Der Bestand an E-Fahrzeugen kann in den kommenden Jahren deutlich stärker ansteigen als heute angenommen. Das zeigt eine Studie des Reiner-Lemoine-Instituts im Auftrag des Bundesverkehrsministeriums und der Nationalen Leitstelle Ladeinfrastruktur unter dem Dach der NOW GmbH. Demnach könnten 2030 bis zu 14,8 Millionen batterieelektrische E-Fahrzeuge und Plug-in-Hybridfahrzeuge in Deutschland zugelassen sein. Berechnungen im Rahmen der Studie „Ladeinfrastruktur nach 2025/2030 – Szenarien für den Markthochlauf“ prognostizieren auch: Im Jahr 2030 wird an rund 61 Prozent der privaten Stellplätze am Wohnort ein Ladepunkt zur Verfügung stehen. Der Anteil privater Ladevorgänge wird 2030 laut Prognose bei 76 bis 88 Prozent liegen.
Dennoch spielt der Ausbau an öffentlicher Ladeinfrastruktur eine entscheidende Rolle, mahnt das Berliner Institut. Dieses gibt einen Bedarf von 440.000 bis 843.000 öffentlichen Ladepunkten im Jahr 2030 an. Aktuell gibt es nach dem „Charging-Radar“ von CIRRANTiC und THEON Data für EDISON bundesweit erst rund 48.000 öffentliche Ladepunkte.

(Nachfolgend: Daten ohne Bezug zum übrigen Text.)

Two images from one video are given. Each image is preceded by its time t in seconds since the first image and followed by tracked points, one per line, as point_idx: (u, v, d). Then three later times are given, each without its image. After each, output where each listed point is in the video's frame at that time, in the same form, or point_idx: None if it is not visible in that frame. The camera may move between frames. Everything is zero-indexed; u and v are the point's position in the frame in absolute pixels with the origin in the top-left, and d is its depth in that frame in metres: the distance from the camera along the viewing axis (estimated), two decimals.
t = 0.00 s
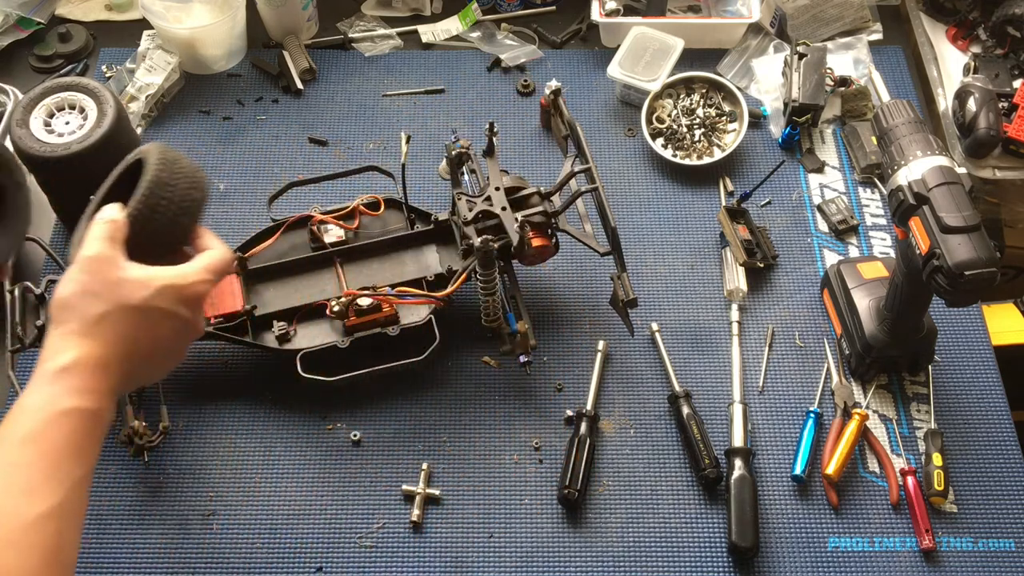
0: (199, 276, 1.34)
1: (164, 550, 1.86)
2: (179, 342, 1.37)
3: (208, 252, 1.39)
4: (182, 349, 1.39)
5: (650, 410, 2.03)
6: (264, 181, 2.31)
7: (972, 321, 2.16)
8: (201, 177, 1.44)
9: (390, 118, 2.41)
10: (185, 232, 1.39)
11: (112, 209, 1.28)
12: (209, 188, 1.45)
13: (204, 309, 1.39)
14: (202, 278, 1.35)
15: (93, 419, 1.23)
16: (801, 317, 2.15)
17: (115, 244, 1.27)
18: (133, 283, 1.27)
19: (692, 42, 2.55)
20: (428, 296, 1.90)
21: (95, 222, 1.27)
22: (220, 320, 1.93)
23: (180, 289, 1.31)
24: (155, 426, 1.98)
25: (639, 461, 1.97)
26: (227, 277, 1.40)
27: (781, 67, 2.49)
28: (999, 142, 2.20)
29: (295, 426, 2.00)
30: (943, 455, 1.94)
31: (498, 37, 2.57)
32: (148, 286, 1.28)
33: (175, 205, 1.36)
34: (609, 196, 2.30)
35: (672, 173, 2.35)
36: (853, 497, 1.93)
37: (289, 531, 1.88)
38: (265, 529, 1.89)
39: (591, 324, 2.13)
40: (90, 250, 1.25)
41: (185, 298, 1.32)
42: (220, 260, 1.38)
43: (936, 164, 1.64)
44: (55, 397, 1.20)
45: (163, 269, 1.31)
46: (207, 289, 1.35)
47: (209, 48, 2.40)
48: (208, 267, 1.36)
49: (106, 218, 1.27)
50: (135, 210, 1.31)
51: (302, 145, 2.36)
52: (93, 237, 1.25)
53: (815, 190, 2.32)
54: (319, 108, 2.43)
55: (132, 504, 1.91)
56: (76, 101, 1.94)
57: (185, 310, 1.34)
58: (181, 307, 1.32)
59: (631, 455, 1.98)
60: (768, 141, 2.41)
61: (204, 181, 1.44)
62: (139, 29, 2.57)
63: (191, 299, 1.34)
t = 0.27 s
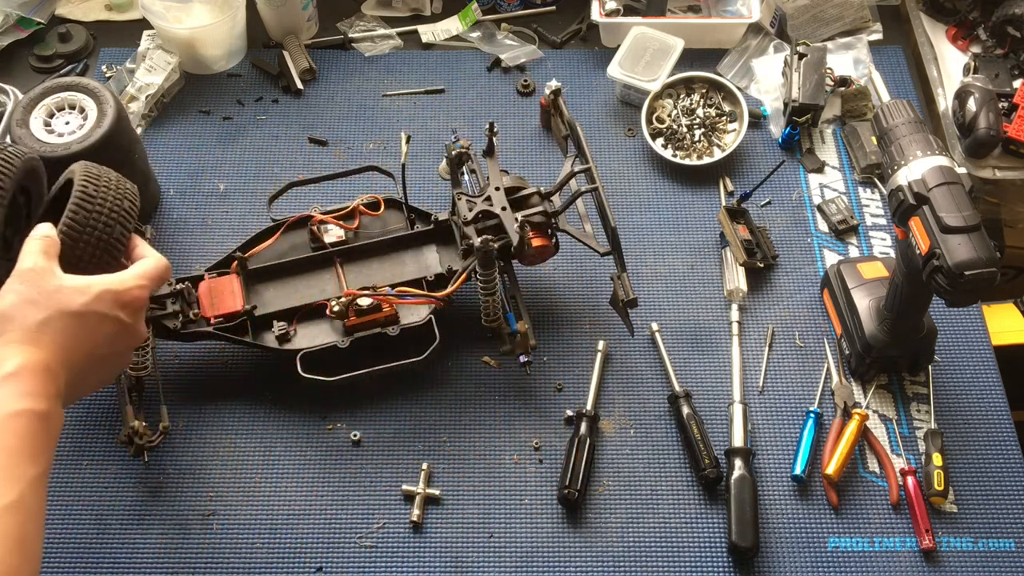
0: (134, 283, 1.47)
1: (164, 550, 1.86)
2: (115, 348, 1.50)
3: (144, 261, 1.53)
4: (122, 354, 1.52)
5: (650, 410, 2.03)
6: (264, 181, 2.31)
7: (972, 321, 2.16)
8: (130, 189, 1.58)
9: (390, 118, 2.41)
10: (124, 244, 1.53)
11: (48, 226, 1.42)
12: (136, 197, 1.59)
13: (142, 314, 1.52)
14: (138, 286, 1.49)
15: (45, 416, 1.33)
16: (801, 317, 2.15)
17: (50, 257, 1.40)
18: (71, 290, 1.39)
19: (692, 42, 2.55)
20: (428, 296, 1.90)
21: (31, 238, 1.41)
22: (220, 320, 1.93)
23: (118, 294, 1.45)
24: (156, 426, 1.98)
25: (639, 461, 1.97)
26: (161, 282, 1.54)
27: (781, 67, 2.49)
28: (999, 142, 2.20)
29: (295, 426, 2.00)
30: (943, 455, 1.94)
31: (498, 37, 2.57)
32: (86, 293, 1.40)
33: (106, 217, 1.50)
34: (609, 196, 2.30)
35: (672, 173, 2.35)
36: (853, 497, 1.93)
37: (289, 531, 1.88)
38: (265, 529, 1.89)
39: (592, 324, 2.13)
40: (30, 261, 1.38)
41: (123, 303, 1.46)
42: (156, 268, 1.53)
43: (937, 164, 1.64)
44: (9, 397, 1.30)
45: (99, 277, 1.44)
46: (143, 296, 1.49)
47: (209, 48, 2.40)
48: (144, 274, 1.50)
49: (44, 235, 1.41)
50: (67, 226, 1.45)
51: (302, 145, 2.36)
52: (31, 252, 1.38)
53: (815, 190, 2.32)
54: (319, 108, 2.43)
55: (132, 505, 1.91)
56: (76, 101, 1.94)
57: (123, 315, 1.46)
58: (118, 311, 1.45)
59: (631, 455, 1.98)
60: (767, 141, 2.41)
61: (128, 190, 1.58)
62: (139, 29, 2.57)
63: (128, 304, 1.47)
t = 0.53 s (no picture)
0: (147, 296, 1.46)
1: (165, 550, 1.86)
2: (127, 361, 1.48)
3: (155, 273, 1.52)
4: (132, 366, 1.50)
5: (650, 410, 2.03)
6: (264, 181, 2.31)
7: (972, 321, 2.16)
8: (145, 201, 1.56)
9: (390, 118, 2.41)
10: (139, 255, 1.53)
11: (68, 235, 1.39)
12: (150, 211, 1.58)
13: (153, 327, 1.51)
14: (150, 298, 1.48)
15: (55, 430, 1.33)
16: (801, 317, 2.15)
17: (67, 268, 1.37)
18: (88, 302, 1.37)
19: (692, 42, 2.55)
20: (428, 296, 1.90)
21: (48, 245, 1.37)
22: (220, 320, 1.93)
23: (132, 308, 1.43)
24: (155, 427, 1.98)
25: (639, 461, 1.97)
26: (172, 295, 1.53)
27: (781, 67, 2.49)
28: (999, 142, 2.20)
29: (295, 426, 2.00)
30: (943, 455, 1.94)
31: (498, 37, 2.57)
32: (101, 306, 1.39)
33: (123, 229, 1.49)
34: (609, 196, 2.30)
35: (672, 173, 2.35)
36: (852, 497, 1.93)
37: (290, 531, 1.89)
38: (265, 529, 1.89)
39: (591, 324, 2.13)
40: (46, 272, 1.35)
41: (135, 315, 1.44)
42: (168, 279, 1.52)
43: (937, 164, 1.64)
44: (19, 410, 1.29)
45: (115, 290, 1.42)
46: (155, 308, 1.48)
47: (209, 48, 2.40)
48: (156, 286, 1.49)
49: (65, 242, 1.38)
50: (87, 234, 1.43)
51: (302, 145, 2.37)
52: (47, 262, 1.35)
53: (815, 190, 2.32)
54: (319, 108, 2.43)
55: (132, 505, 1.91)
56: (76, 101, 1.94)
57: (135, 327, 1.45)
58: (131, 324, 1.44)
59: (631, 455, 1.98)
60: (767, 141, 2.41)
61: (144, 203, 1.57)
62: (139, 29, 2.57)
63: (141, 316, 1.46)
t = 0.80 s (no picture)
0: (169, 324, 1.46)
1: (164, 550, 1.86)
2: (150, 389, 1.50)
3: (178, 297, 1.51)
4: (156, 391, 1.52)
5: (650, 410, 2.03)
6: (264, 181, 2.31)
7: (972, 321, 2.16)
8: (161, 225, 1.48)
9: (390, 118, 2.41)
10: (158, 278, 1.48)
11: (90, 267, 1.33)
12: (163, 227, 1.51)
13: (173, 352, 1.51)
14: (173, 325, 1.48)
15: (80, 467, 1.36)
16: (801, 317, 2.15)
17: (92, 301, 1.34)
18: (114, 337, 1.37)
19: (692, 42, 2.55)
20: (428, 296, 1.90)
21: (72, 279, 1.32)
22: (220, 320, 1.93)
23: (156, 338, 1.43)
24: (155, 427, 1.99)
25: (639, 461, 1.97)
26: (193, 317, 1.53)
27: (781, 67, 2.49)
28: (999, 143, 2.20)
29: (295, 426, 2.00)
30: (943, 455, 1.94)
31: (498, 37, 2.57)
32: (127, 339, 1.39)
33: (145, 258, 1.42)
34: (609, 196, 2.30)
35: (672, 173, 2.35)
36: (852, 497, 1.93)
37: (290, 531, 1.89)
38: (265, 529, 1.89)
39: (591, 324, 2.13)
40: (71, 305, 1.31)
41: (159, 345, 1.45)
42: (191, 303, 1.51)
43: (936, 164, 1.64)
44: (45, 447, 1.32)
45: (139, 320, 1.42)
46: (178, 335, 1.48)
47: (209, 48, 2.40)
48: (178, 313, 1.49)
49: (89, 274, 1.33)
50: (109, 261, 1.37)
51: (302, 145, 2.37)
52: (72, 296, 1.31)
53: (815, 190, 2.32)
54: (319, 108, 2.43)
55: (132, 504, 1.91)
56: (77, 101, 1.94)
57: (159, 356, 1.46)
58: (156, 354, 1.44)
59: (631, 455, 1.98)
60: (768, 141, 2.41)
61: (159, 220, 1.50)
62: (139, 29, 2.57)
63: (165, 345, 1.46)
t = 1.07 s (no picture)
0: (170, 346, 1.47)
1: (165, 550, 1.86)
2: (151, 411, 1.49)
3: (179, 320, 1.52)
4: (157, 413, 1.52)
5: (650, 410, 2.03)
6: (264, 181, 2.31)
7: (971, 321, 2.16)
8: (159, 255, 1.65)
9: (390, 118, 2.41)
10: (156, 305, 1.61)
11: (97, 291, 1.41)
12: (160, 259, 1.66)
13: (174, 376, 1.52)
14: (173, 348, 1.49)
15: (84, 482, 1.33)
16: (801, 317, 2.15)
17: (99, 324, 1.39)
18: (119, 358, 1.38)
19: (692, 42, 2.55)
20: (428, 296, 1.90)
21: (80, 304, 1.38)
22: (220, 320, 1.93)
23: (158, 360, 1.44)
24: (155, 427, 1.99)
25: (639, 461, 1.97)
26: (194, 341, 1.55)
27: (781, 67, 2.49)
28: (999, 142, 2.20)
29: (295, 426, 2.00)
30: (943, 455, 1.94)
31: (498, 37, 2.57)
32: (131, 360, 1.40)
33: (146, 280, 1.57)
34: (609, 196, 2.30)
35: (672, 173, 2.35)
36: (852, 497, 1.93)
37: (290, 531, 1.89)
38: (265, 529, 1.89)
39: (591, 324, 2.13)
40: (77, 329, 1.35)
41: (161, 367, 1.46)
42: (191, 324, 1.52)
43: (936, 163, 1.64)
44: (50, 462, 1.29)
45: (141, 342, 1.43)
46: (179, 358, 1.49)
47: (209, 48, 2.40)
48: (179, 336, 1.50)
49: (97, 298, 1.40)
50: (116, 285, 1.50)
51: (302, 145, 2.37)
52: (78, 320, 1.36)
53: (815, 190, 2.32)
54: (319, 108, 2.43)
55: (132, 504, 1.91)
56: (77, 101, 1.94)
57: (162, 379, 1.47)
58: (157, 375, 1.45)
59: (631, 455, 1.98)
60: (768, 141, 2.41)
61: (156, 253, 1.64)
62: (139, 29, 2.57)
63: (166, 367, 1.47)
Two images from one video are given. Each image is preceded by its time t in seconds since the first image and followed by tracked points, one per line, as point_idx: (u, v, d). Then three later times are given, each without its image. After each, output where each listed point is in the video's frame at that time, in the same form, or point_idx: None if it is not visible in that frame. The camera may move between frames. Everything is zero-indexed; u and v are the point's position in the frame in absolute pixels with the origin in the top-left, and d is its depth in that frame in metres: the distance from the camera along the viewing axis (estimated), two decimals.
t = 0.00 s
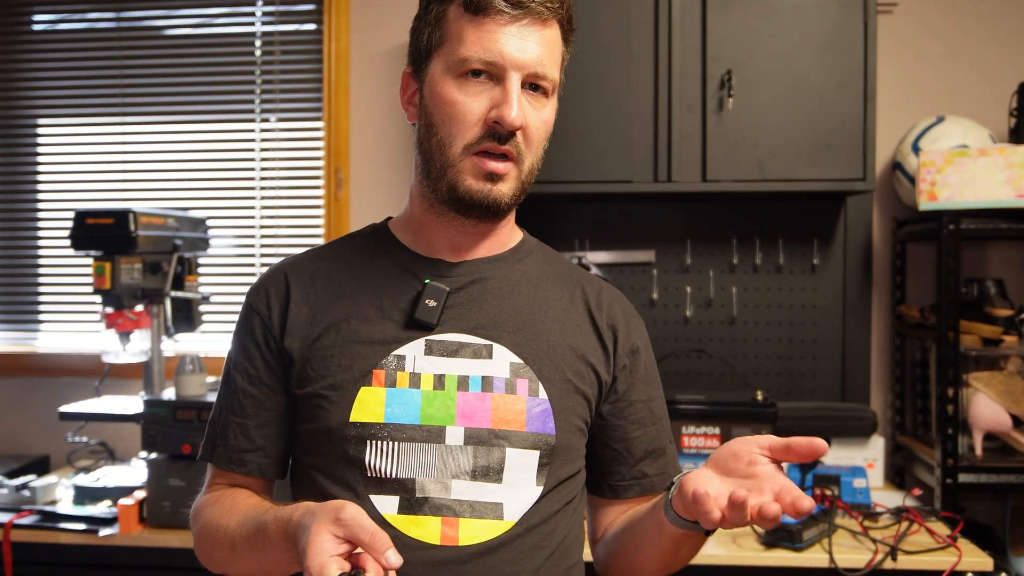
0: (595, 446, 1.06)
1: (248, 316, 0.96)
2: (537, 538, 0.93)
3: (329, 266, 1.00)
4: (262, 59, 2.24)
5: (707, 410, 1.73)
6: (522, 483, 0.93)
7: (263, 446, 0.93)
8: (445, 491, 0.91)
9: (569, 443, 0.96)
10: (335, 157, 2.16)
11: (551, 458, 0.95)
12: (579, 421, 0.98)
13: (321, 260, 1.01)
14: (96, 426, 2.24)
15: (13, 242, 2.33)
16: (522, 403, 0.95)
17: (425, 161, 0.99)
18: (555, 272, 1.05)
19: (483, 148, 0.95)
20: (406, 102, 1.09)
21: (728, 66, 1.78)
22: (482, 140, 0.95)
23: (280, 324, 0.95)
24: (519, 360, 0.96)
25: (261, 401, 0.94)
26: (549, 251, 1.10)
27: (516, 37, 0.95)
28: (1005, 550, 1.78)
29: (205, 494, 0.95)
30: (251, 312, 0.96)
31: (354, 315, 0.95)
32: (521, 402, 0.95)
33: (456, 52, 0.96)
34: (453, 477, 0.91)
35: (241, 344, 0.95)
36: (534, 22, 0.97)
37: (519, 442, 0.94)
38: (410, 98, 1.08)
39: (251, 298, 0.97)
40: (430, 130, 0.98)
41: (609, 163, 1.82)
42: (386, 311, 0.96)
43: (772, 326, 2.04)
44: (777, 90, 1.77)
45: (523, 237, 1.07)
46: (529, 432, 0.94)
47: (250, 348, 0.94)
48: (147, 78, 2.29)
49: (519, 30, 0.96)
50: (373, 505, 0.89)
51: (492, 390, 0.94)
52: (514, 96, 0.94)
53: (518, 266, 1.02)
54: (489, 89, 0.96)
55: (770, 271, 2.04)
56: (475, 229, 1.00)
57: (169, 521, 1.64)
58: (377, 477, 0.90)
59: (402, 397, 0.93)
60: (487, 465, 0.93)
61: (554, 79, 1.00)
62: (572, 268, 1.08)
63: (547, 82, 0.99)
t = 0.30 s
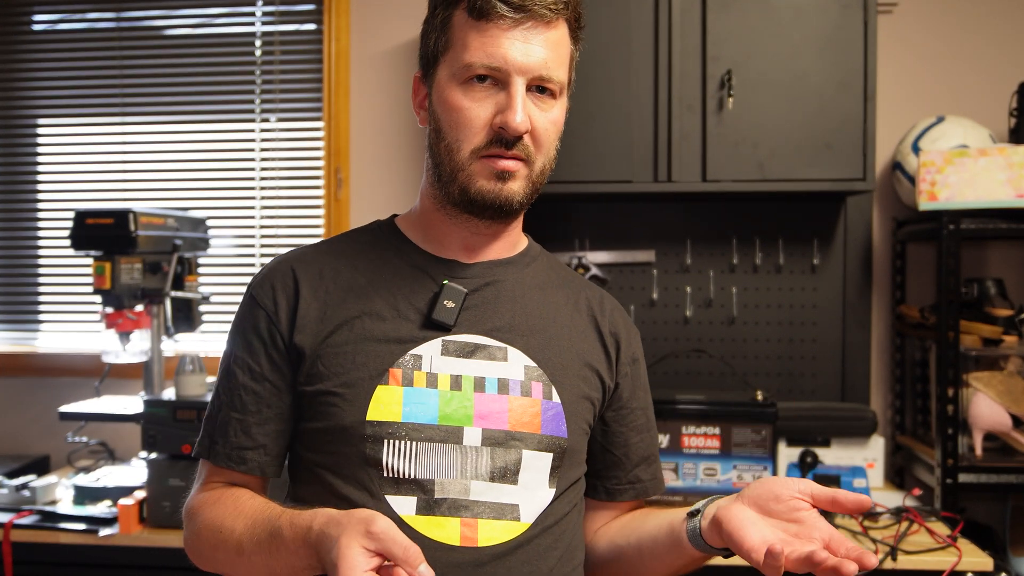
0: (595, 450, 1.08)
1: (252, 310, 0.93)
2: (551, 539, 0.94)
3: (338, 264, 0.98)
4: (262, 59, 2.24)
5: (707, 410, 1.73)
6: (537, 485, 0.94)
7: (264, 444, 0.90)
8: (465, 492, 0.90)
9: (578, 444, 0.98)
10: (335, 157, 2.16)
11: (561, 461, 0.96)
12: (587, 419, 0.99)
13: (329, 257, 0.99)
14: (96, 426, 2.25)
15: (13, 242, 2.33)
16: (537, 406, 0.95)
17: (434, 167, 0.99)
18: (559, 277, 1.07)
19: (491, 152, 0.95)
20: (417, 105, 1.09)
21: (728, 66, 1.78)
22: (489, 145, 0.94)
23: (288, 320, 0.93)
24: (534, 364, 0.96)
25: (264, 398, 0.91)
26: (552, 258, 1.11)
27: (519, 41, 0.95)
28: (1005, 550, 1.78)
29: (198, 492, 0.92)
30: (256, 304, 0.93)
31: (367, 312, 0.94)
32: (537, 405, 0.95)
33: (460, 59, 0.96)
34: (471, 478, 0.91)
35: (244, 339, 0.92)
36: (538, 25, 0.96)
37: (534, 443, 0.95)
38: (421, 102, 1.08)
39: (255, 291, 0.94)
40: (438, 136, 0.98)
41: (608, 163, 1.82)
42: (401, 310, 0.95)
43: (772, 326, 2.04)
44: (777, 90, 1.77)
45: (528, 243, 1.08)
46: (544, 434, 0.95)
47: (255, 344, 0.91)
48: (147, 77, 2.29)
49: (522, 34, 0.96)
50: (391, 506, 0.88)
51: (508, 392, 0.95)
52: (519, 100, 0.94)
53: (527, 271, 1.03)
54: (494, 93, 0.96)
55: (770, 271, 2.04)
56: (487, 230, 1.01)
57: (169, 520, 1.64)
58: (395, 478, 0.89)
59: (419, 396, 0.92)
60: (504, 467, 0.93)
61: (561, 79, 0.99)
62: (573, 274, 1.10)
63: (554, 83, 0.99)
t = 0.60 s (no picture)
0: (592, 449, 1.08)
1: (252, 312, 0.92)
2: (559, 538, 0.95)
3: (339, 265, 0.98)
4: (262, 59, 2.24)
5: (707, 410, 1.73)
6: (544, 483, 0.95)
7: (267, 447, 0.90)
8: (476, 491, 0.91)
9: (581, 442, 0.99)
10: (335, 157, 2.16)
11: (567, 460, 0.97)
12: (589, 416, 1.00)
13: (329, 258, 0.99)
14: (96, 426, 2.25)
15: (13, 242, 2.33)
16: (543, 404, 0.96)
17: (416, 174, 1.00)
18: (555, 277, 1.07)
19: (461, 151, 0.94)
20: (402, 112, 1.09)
21: (728, 66, 1.78)
22: (458, 145, 0.94)
23: (290, 322, 0.93)
24: (538, 363, 0.97)
25: (265, 401, 0.90)
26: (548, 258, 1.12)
27: (471, 37, 0.95)
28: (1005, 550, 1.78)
29: (197, 499, 0.92)
30: (256, 306, 0.92)
31: (372, 312, 0.94)
32: (543, 403, 0.96)
33: (419, 65, 0.97)
34: (481, 476, 0.91)
35: (244, 342, 0.91)
36: (488, 18, 0.95)
37: (540, 442, 0.95)
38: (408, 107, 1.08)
39: (255, 292, 0.94)
40: (414, 144, 0.99)
41: (608, 163, 1.82)
42: (406, 310, 0.95)
43: (772, 326, 2.04)
44: (776, 90, 1.77)
45: (525, 243, 1.09)
46: (550, 432, 0.95)
47: (255, 346, 0.90)
48: (147, 77, 2.29)
49: (472, 30, 0.95)
50: (402, 507, 0.88)
51: (515, 390, 0.95)
52: (478, 97, 0.94)
53: (527, 270, 1.04)
54: (455, 94, 0.96)
55: (770, 271, 2.04)
56: (478, 231, 1.01)
57: (169, 520, 1.64)
58: (405, 478, 0.89)
59: (426, 396, 0.92)
60: (513, 465, 0.93)
61: (524, 65, 0.97)
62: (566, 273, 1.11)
63: (516, 71, 0.97)
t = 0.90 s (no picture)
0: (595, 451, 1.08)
1: (252, 315, 0.92)
2: (563, 539, 0.95)
3: (338, 267, 0.98)
4: (262, 59, 2.24)
5: (707, 410, 1.73)
6: (546, 485, 0.94)
7: (266, 451, 0.90)
8: (477, 493, 0.91)
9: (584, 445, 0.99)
10: (335, 157, 2.16)
11: (569, 460, 0.96)
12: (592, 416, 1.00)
13: (329, 261, 0.99)
14: (96, 427, 2.25)
15: (13, 242, 2.33)
16: (544, 405, 0.95)
17: (414, 174, 1.00)
18: (557, 277, 1.07)
19: (462, 152, 0.95)
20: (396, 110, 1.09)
21: (728, 66, 1.78)
22: (459, 145, 0.95)
23: (289, 325, 0.93)
24: (539, 364, 0.97)
25: (264, 404, 0.90)
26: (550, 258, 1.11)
27: (471, 37, 0.95)
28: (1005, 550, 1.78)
29: (197, 504, 0.92)
30: (255, 309, 0.92)
31: (371, 314, 0.94)
32: (544, 404, 0.95)
33: (417, 65, 0.97)
34: (481, 478, 0.91)
35: (243, 345, 0.91)
36: (486, 17, 0.95)
37: (541, 443, 0.95)
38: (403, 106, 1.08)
39: (254, 295, 0.94)
40: (413, 144, 0.99)
41: (608, 163, 1.82)
42: (405, 311, 0.95)
43: (772, 326, 2.04)
44: (777, 90, 1.77)
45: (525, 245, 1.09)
46: (552, 433, 0.95)
47: (254, 349, 0.91)
48: (147, 78, 2.29)
49: (472, 30, 0.95)
50: (402, 509, 0.88)
51: (515, 391, 0.95)
52: (479, 97, 0.94)
53: (527, 271, 1.03)
54: (455, 93, 0.96)
55: (770, 271, 2.04)
56: (477, 233, 1.01)
57: (169, 520, 1.64)
58: (405, 480, 0.89)
59: (425, 397, 0.92)
60: (514, 467, 0.93)
61: (524, 65, 0.97)
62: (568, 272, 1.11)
63: (516, 71, 0.97)
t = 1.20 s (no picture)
0: (602, 454, 1.07)
1: (252, 315, 0.93)
2: (562, 545, 0.94)
3: (338, 266, 0.98)
4: (262, 59, 2.24)
5: (707, 410, 1.73)
6: (546, 489, 0.93)
7: (263, 451, 0.90)
8: (473, 497, 0.90)
9: (587, 446, 0.98)
10: (335, 157, 2.16)
11: (570, 464, 0.96)
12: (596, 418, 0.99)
13: (329, 260, 0.99)
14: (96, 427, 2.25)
15: (13, 242, 2.33)
16: (544, 406, 0.95)
17: (416, 168, 1.00)
18: (564, 277, 1.06)
19: (464, 145, 0.94)
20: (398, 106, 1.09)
21: (728, 66, 1.78)
22: (460, 138, 0.94)
23: (288, 325, 0.93)
24: (540, 364, 0.96)
25: (262, 403, 0.90)
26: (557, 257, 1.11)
27: (472, 29, 0.95)
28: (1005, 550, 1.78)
29: (197, 503, 0.92)
30: (254, 309, 0.93)
31: (369, 313, 0.94)
32: (544, 405, 0.95)
33: (419, 58, 0.97)
34: (478, 481, 0.91)
35: (243, 344, 0.92)
36: (488, 9, 0.95)
37: (541, 445, 0.94)
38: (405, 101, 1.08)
39: (255, 295, 0.94)
40: (414, 138, 0.99)
41: (609, 163, 1.82)
42: (404, 311, 0.95)
43: (772, 326, 2.04)
44: (777, 90, 1.77)
45: (531, 243, 1.08)
46: (551, 435, 0.95)
47: (253, 348, 0.91)
48: (146, 77, 2.29)
49: (474, 22, 0.95)
50: (397, 513, 0.88)
51: (515, 393, 0.94)
52: (481, 89, 0.94)
53: (531, 269, 1.03)
54: (457, 86, 0.95)
55: (770, 271, 2.04)
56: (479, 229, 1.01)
57: (169, 520, 1.65)
58: (400, 483, 0.88)
59: (423, 398, 0.92)
60: (512, 470, 0.92)
61: (526, 58, 0.97)
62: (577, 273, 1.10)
63: (518, 64, 0.97)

Die Zahl sei abhängig davon, wie viel private Ladeinfrastruktur verfügbar und wie stark ausgelastet die öffentlich zugängliche Ladeinfrastruktur sei. Aber auch das Ladeverhalten der Nutzer spielt eine Rolle: Kommen künftig verstärkt Lade-Hubs mit Schnellladepunkten zum Einsatz, ist der Bedarf deutlich geringer, heißt es in der Studie. Basis der Ergebnisse sind Angaben von Autoherstellern und anderen Akteuren im Mobilitätssektor.
SPD kritisiert Blockadehaltung der Union
Der Verband kommunaler Unternehmen (VKU) fordert deshalb, nun den rechtlichen Rahmen für den Ausbau privater Ladeinfrastruktur zügig zu
verbessern. Das derzeit im Parlament diskutierte Gebäude-Elektro-Mobilitätsinfrastruktur-Gesetz (GEIG) brauche eine „ambitioniertere Ausgestaltung“ und müsse schnell in Kraft treten.
Der SPD-Bundestagsabgeordnete Andreas Rimkus aus Düsseldorf, Mitglied in der Arbeitsgruppe Wirtschaft und Energie, kritisierte bei dem Punkt kürzlich eine „Blockadehaltung“ der Union: „Wir wissen, dass der bundesweite Ausbau der Ladeinfrastruktur ein entscheidendes Nadelöhr für den Hochlauf der Elektromobilität ist, und wir wissen auch, dass wir genau diese Transformation dringend brauchen – sowohl im Sinne des Klimaschutzes, als auch im Sinne der Automobilindustrie. Trotzdem verhindern CDU und CSU in den Verhandlungen seit Monaten einen Kompromiss und wollen sich lediglich auf die Umsetzung der EU-Minimalanforderungen beschränken, die dafür gemacht sind, die wirtschaftlich schwächsten EU-Mitgliedsstaaten nicht zu überfordern. Dies als Maßstab für die führende Automobil- und Industrienation der EU anzusetzen, wäre absolut unangemessen.“
Mehr Schnellladeparks in der City gefordert
Der VKU sieht auch auf administrativer Ebene noch Hürden, die vor Inkrafttreten des GEIG noch überwunden werden müssten. Abhilfe könnten nach Ansicht des Verbandes etwa bundesweit koordinierte Erleichterungen im Baurecht schaffen. Außerdem gelte es, für alle Marktteilnehmer Transparenz über verfügbare Flächen und geplante Ladeinfrastruktur-projekte zu schaffen, so der VKU weiter.
Neben den Erkenntnissen aus der Studie brauche es nun mehr Erfahrungen aus der Praxis, beispielsweise zur Wirtschaftlichkeit von Ladesäulen. „Hier kommen wir nur weiter, wenn noch in dieser Legislaturperiode Pilot-projekte, etwa in Form innerstädtischer Schnellladehubs, aufgesetzt und schnell realisiert werden“, sagte VKU-Hauptgeschäftsführer Ingbert Liebing.